SOAP allows you to write programs in any language which can directly access functions on Interchange. It is possible to order an item, enter address/shipping information, and trigger an order via remote procedure call. And much more.

In addition, Interchange provides a SOAP client that allows you to do the same with other XML-based SOAP servers.

It is beyond the scope of this document to describe exactly how SOAP works. For more information about SOAP, see the following:

        http://www.w3.org/TR/SOAP/

All of Interchange's SOAP functions are based on Paul Kulchenko's excellent SOAP::Lite module set for Perl. See information about it at:

        http://www.soaplite.com/

There are many other sources of information about SOAP. Check your neighborhood search engine.

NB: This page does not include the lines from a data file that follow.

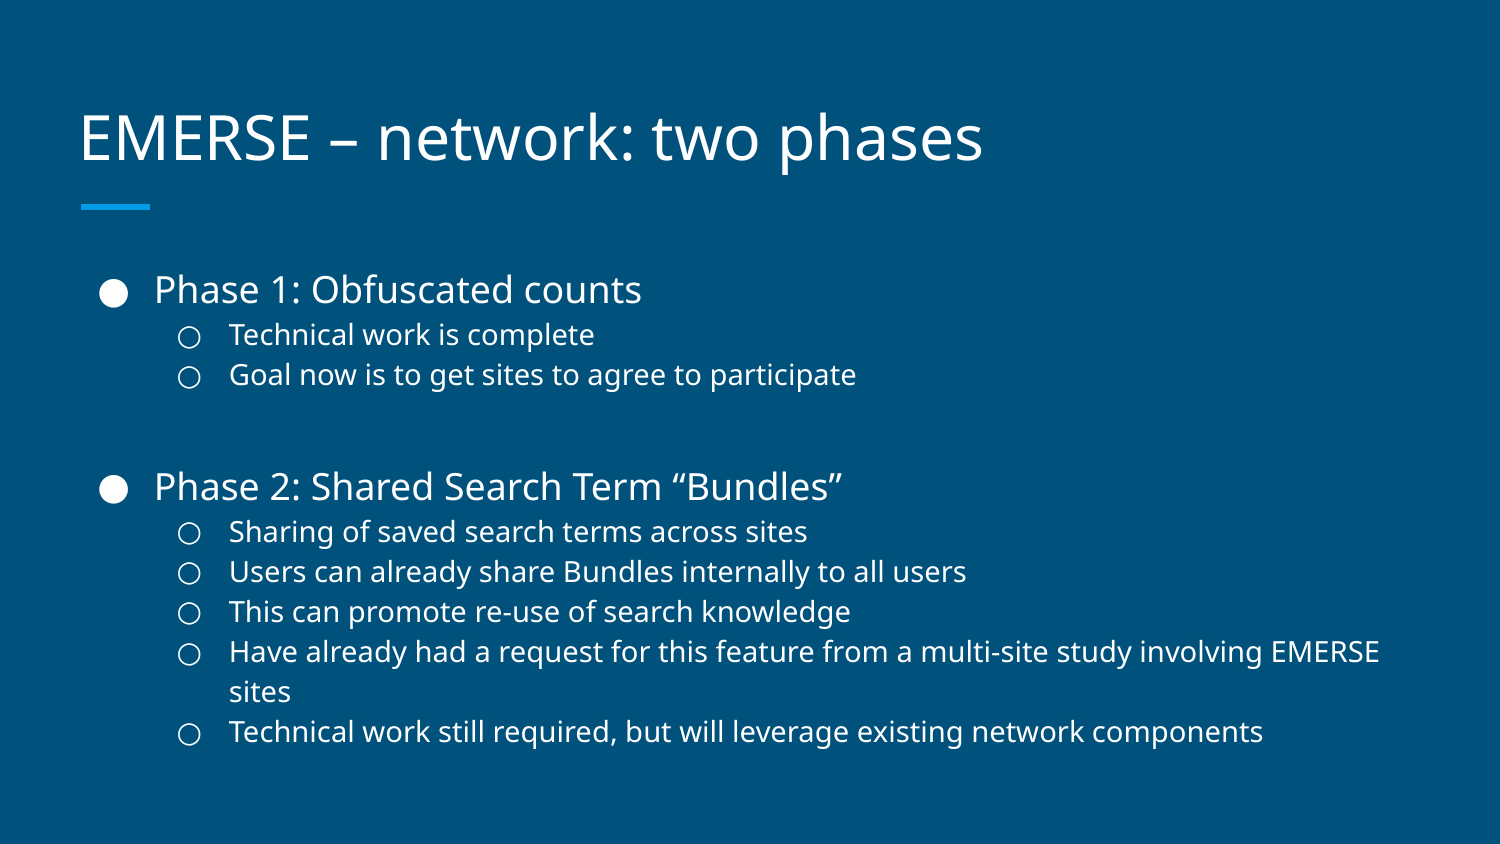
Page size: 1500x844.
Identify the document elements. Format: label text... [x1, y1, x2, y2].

list Phase 1: Obfuscated counts Technical work is complete Goal now is to get sites to agree to participate Phase 2: Shared Search Term “Bundles” Sharing of saved search terms across sites Users can already share Bundles internally to all users This can promote re-use of search knowledge Have already had a request for this feature from a multi-site study involving EMERSE sites Technical work still required, but will leverage existing network components [63, 244, 1437, 750]
title EMERSE – network: two phases [63, 75, 1437, 188]
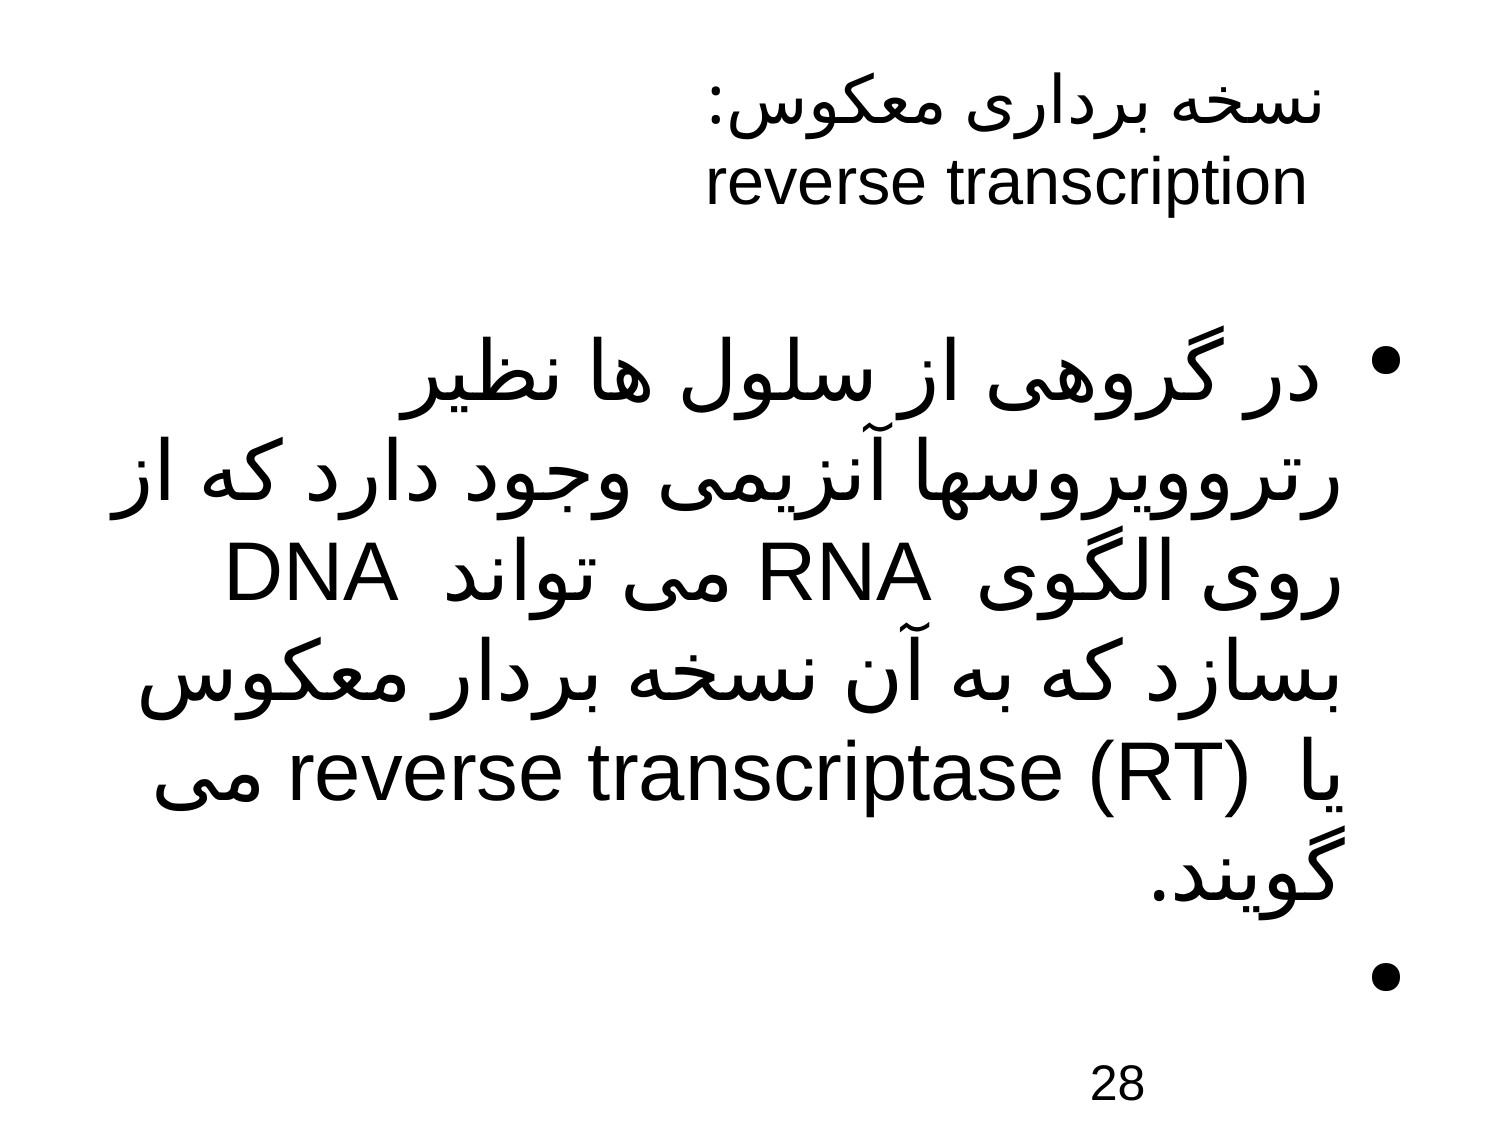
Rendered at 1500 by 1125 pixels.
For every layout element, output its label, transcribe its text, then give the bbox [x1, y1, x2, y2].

title نسخه برداری معکوس: reverse transcription [66, 37, 1342, 226]
list در گروهی از سلول ها نظیر رتروویروسها آنزیمی وجود دارد که از روی الگوی RNA می تواند DNA بسازد که به آن نسخه بردار معکوس یا reverse transcriptase (RT) می گویند. [74, 309, 1417, 994]
slide_number 28 [1074, 1042, 1425, 1103]
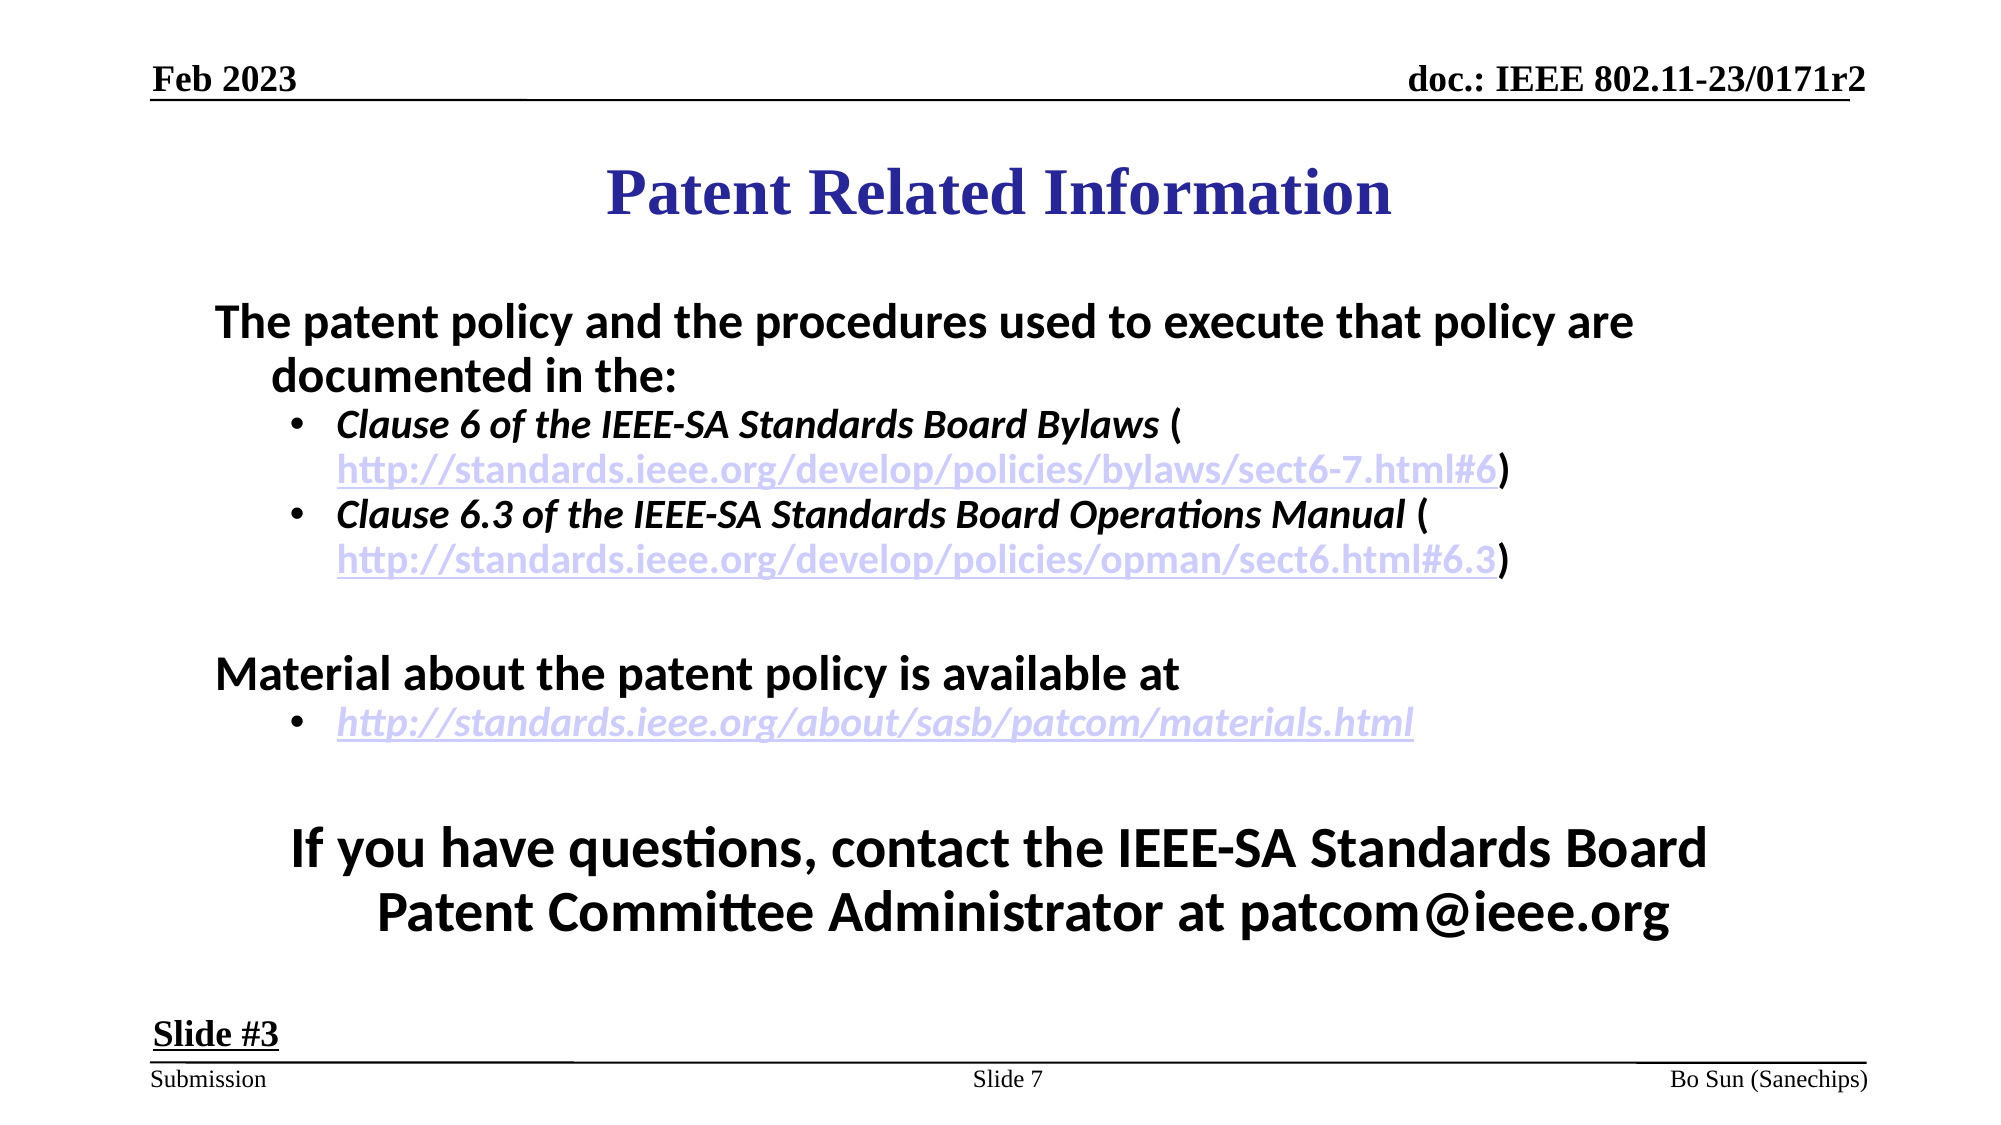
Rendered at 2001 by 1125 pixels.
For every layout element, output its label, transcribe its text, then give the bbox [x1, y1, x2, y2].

text_box The patent policy and the procedures used to execute that policy are documented in the: Clause 6 of the IEEE-SA Standards Board Bylaws (http://standards.ieee.org/develop/policies/bylaws/sect6-7.html#6) Clause 6.3 of the IEEE-SA Standards Board Operations Manual (http://standards.ieee.org/develop/policies/opman/sect6.html#6.3) Material about the patent policy is available at http://standards.ieee.org/about/sasb/patcom/materials.html If you have questions, contact the IEEE-SA Standards Board Patent Committee Administrator at patcom@ieee.org [200, 287, 1800, 988]
text_box Patent Related Information [362, 100, 1638, 276]
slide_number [152, 54, 563, 100]
text_box Slide #3 [138, 1002, 295, 1062]
slide_number Slide 7 [949, 1061, 1067, 1123]
footer Bo Sun (Sanechips) [1171, 1061, 1869, 1093]
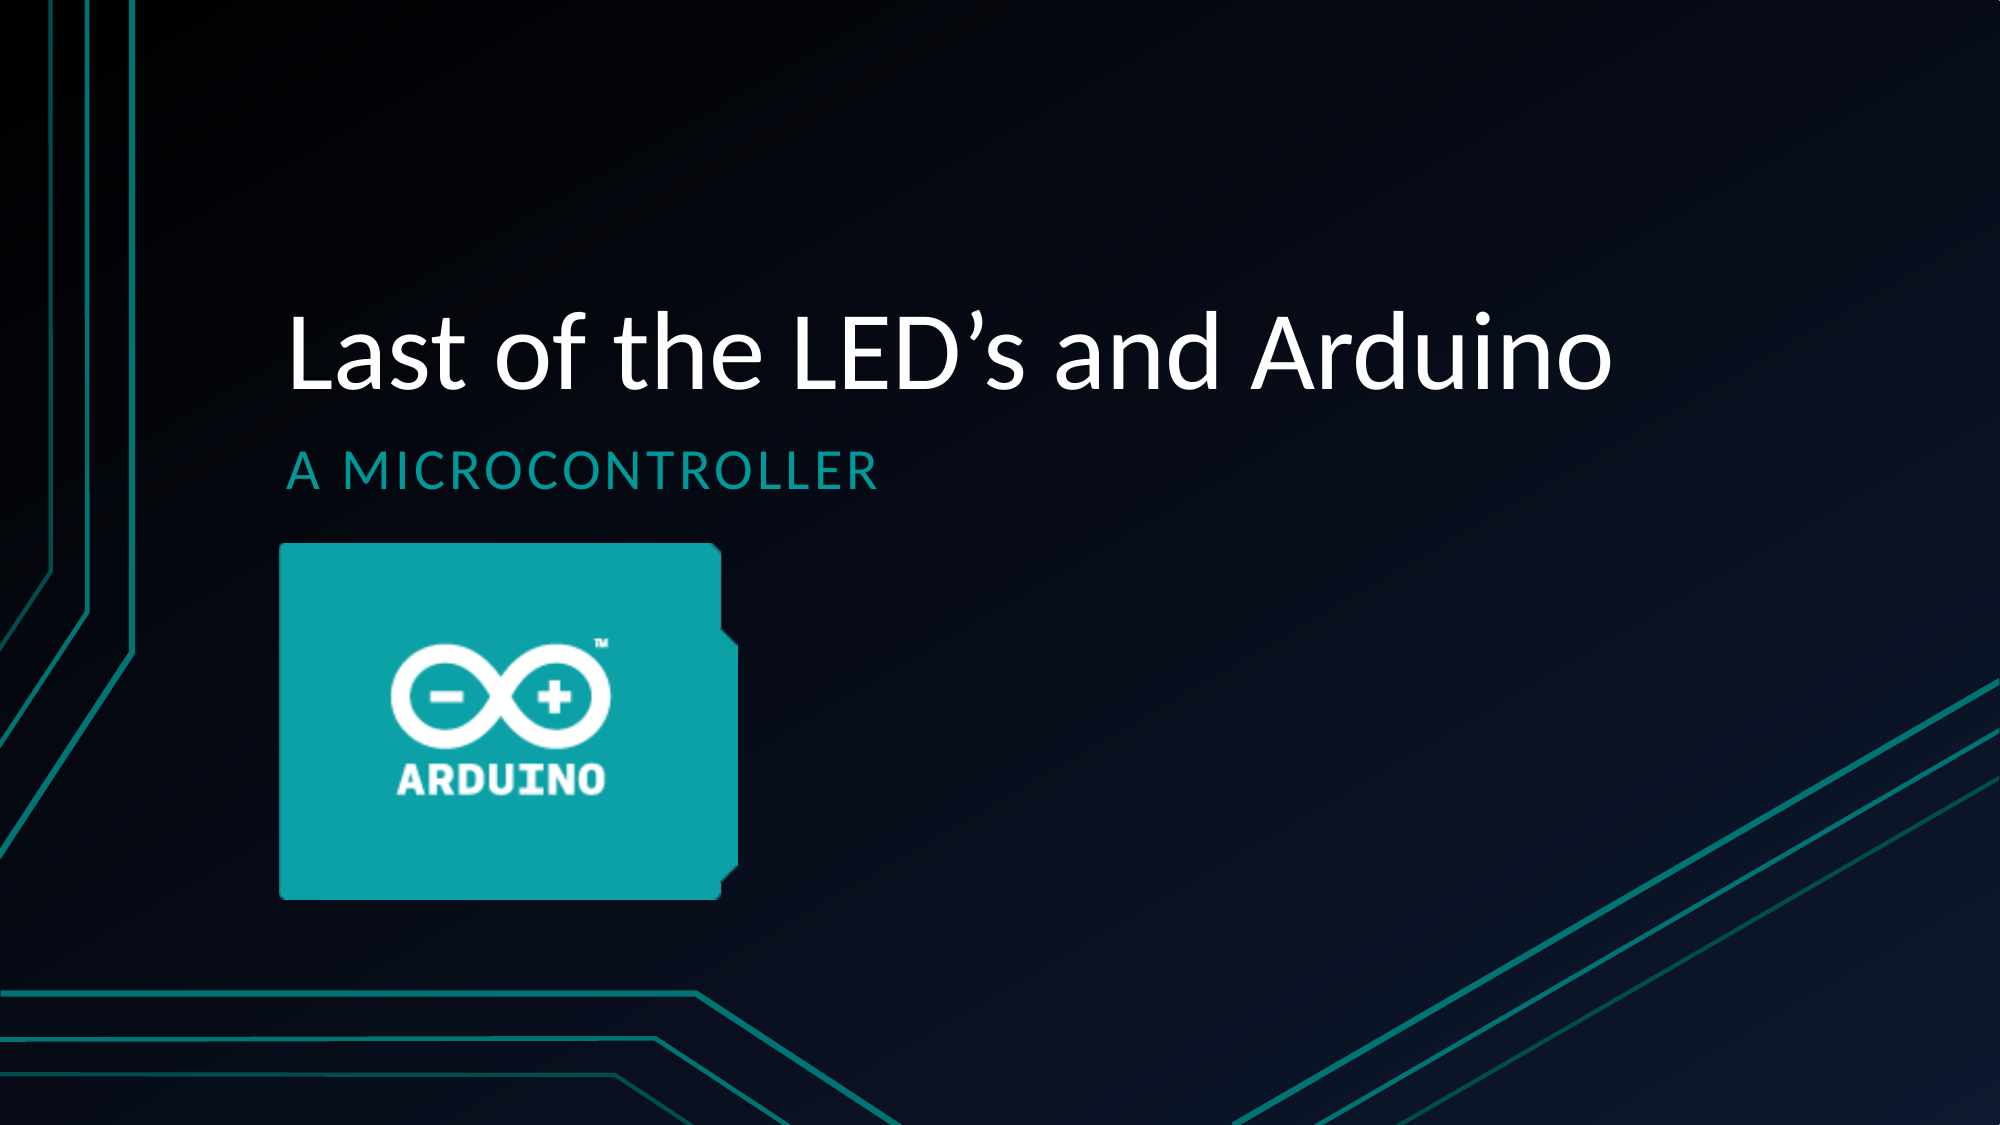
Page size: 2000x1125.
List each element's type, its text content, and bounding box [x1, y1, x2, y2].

picture [278, 543, 738, 901]
subtitle A Microcontroller [266, 429, 1700, 717]
title Last of the LED’s and Arduino [266, 95, 1700, 424]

WARNING: The SOAP server is in an alpha state. This means that the interface may change at any time, and that all features are not fully tested.

Interchange SOAP features

SOAP interchange.cfg global directives

SOAP
Whether SOAP is enabled on this server. A yes/no directive.
        SOAP    Yes

Default is No.

SOAP_StartServers
How many SOAP RPC servers should be started in initial operation. More may be started if traffic gets heavy. A positive integer.
        SOAP_StartServers  5

Default is 1.

SOAP_Socket
The socket(s) that should be enabled to receive SOAP calls. This is an array -- if you wish to have multiple sockets monitored specify them.
        SOAP_Socket 7780 7781

Default is 7780. If you want to monitor only a certain IP address, instead of all attached interfaces (the default), specify the port like:

        SOAP_Socket  127.0.0.1:7780 127.0.0.1:7781

If your transport software supports it, you may use UNIX-domain sockets by specifying them as an absolute file path:

        SOAP_Socket  7780 /var/run/interchange/socket.soap

As shown above, you can monitor both INET and UNIX domain sockets.

SOAP_Perms
The permissions that are applied to any UNIX domain sockets and files listing current socket connections. If they are world writable, a warning will be issued on startup.
        SOAP_Perms   0660

Default is 0600.

SOAP_MaxRequests
Because SOAP servers process requests in the foreground, there is a possibility for memory consumption growth. To prevent this, every so often the SOAP server will ``die'' and a new one is spawned to replace it. This directive determines how many transactions a SOAP server will serve before dying.
        SOAP_MaxRequests 100

Default is 50.

SOAP_Host
This is the list of hosts that are allowed to connect to the SOAP server.
        SOAP_Host  127.0.0.1 10.* 205.133.134.19

Wildcards can be used. Default is localhost 127.0.0.1.

SOAP catalog.cfg directives

SOAP
Whether SOAP calls can be used to access this catalog. A yes/no directive.
        SOAP  Yes

Default is No.

SOAP_Enable
Enabling of certain parameters. (Not fully implemented yet.)
        SOAP_Enable   interpolate 1

The above would allow embedded Perl code to be interpreted as a part of a SOAP RPC call.